The River of Life by Thomas Campbell
The more we live, more brief appear
Our life’s succeeding stages:
A day to childhood seems a year,
And years like passing ages.
The gladsome current of our youth,
Ere passion yet disorders,
Steals lingering like a river smooth
Along its grassy borders.
But as the careworn cheek grows wan,
And sorrow’s shafts fly thicker,
Ye Stars, that measure life to man,
Why seem your courses quicker?
When joys have lost their bloom and breath
And life itself is vapid,
Why, as we reach the Falls of Death,
Feel we its tide more rapid?
It may be strange—yet who would change
Time’s course to slower speeding,
When one by one our friends have gone
And left our bosoms bleeding?
Heaven gives our years of fading strength
And those of youth, a seeming length,
Proportion’d to their sweetness.
Having passed into my 40s last year, I’ve started experiencing the shortening of days I often heard described by those senior in years to me. I imagine there is some physiological or psychological explanation for the shifting sense of time, but I must admit I love Campbell’s kind and poetic exegesis.
Regardless of how or why life’s succeeding phases tend to work out the way they do, I am confident that there is no harm in making the best of each and every moment, no matter how young or old, weak or strong, restricted or unlimited I may feel.
So I do in both good times and bad, on days when my vision is clear and on those when I can’t see beyond my own nose. I write these daily posts as an explorer would break twigs while pressing onward, deeper into the unknown and further into the mysteries of the forest so that others who will follow in the pursuit of truth might have signs to reassure them of their progress.
You are always more blessed than you presently assume yourself to be. You are always closer to the truth, to the answers, for as Robert Browning put it so eloquently:
Truth lies within ourselves: it takes no rise from outward things, whatever you may believe. There is an inmost center in us all, where truth abides in fullness and to Know rather consists in opening out a way whence the imprisoned splendor may escape than in effecting entry for light supposed to be without.
7 thoughts on “Indemnifying Fleetness”
As a man in my late 20’s, it is a privilege to be able to follow the examples of someone who is willing to lay the breadcrumbs for the trials and tribulations they have already seen and overcome. Your words do not do the work for me, but having the time to consider these things before I see them in day to day life gives me a great opportunity that many do not get.
I have found, as you also write, that the right answer lies down the path of doing your best and consistently raising the bar for what that means. This is not always easy, but as I experience the successes that this approach brings, I am further inspired to never settle for less.

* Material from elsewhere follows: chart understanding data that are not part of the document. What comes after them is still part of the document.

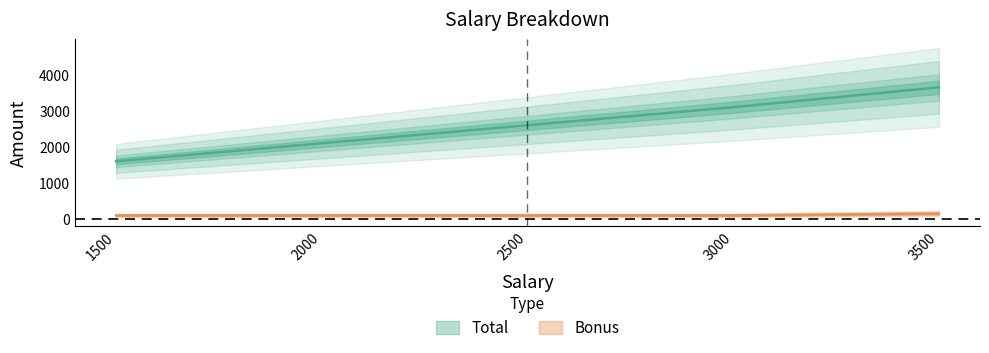

What is the value of the Bonus point at the 5th from the left?

100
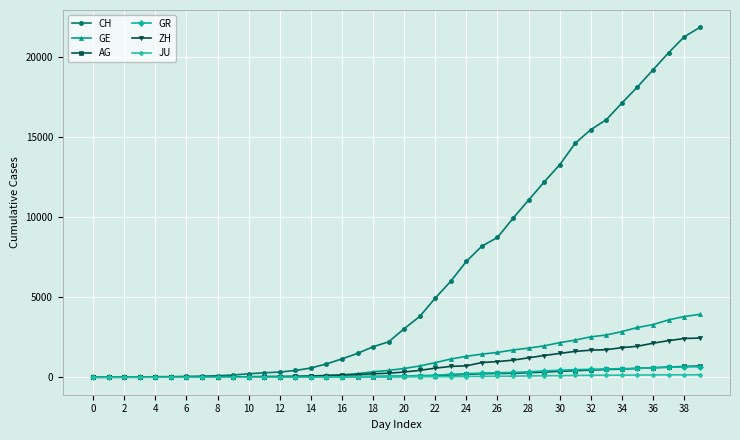

Which series has the largest total across all categories?

CH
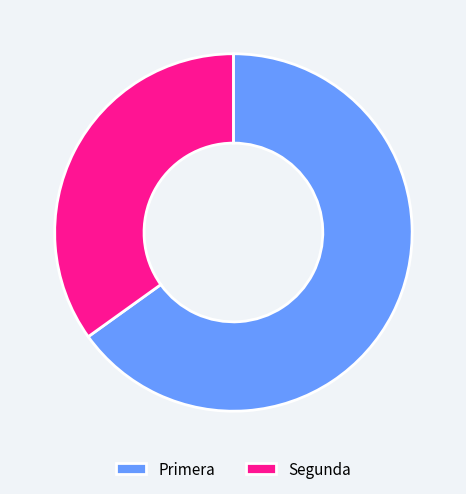

Does any single category account for the majority?

Yes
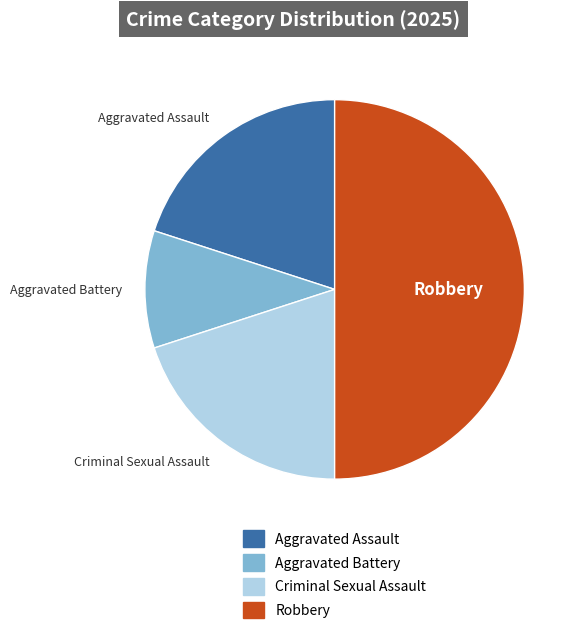

Do Aggravated Assault and Robbery together represent more than half of the pie?

Yes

Life is a precious and beautiful gift and responsibility. As we reach the forties, some people go through a mid-life crisis, trying to regain a feeling of freedom or purpose. However, usually the attempt is to work from the outside in. I’ve found that the simple statement “to give is to live” has always helped me to see the beauty of life appreciate the moments that I am here.
I am almost hitting my 40s and working through anxiety. I find though that the anxiety seems to fade or go away completely if I follow “to give is to live”. It takes me out of myself.
LikeLiked by 1 person
Radiance is its own reward!
I do find words such as yours reassuring. As I move through the stages of my life each seems to have rather definitive junctures where the next one begins to appear and weaves from the passing remnants of the last. Tapestry is an apt analogy for my life as I feel the texture, strength, color and variety of the threads from each era create an entirety that I am left with. Through its measure I am warmed and resigned at the same time. I loved the poem. With age time does seem accelerated but with it too a moment often feels condensed and thick with layers of meaning. Joy and bittersweet recognition of the fleeting time are often simultaneous. Beautiful post, thank you.
I don’t know, but personally, life’s adventures take on a different texture in the passing of the ages. It is far more adventuresome in subsequent years if you manage to get your head screwed on right and your heart sewn up correctly, for there are so many contradictions and heartaches in today’s world that it’s a wonder anyone can get through all that in one piece!
But if you do, if you are fortunate enough to pass through all that, not having become cynical or withdrawn, then and only then does the deeper adventure begin. If you have enough strength left, if you keep fit in all areas, then at least in my experience, the 30s and 40s is where life’s blessing can be more fully received. There’s no denying the feeling of meeting life with the strength of our earlier days, but that strength usually gets squandered far too prematurely via the failure to reconcile contrasting ideological world pressures which then either a sort of depression or some form of violent rebellion sets in, putting one at odds with their environment. Either way something significant is lost, not gained which is what I believe life intends for man – the gain of grandeur.
Nice to reflect on this idea this morning, as I too am dancing through the 5th decade and see in my own experience that I’m just beginning in many ways. I guess every moment is a chance for new beginnings, which always carries with it a sense of optimism – the promises, excitement and vigor so natural to youth.
I pray the path you create will be a path well traveled. It is so easy to allow the precious essences of life blur past, caught in a storm of details of daily living. Your courageous efforts do provide a light into a darkened world . I yearn to discover not only the truth within, but the manifest brilliance and beauty of a life filled with purpose. The efforts you make provide inspiration and hope for me to continue moving forward each day so that others may follow my path in tue same way. Thank you Gregg!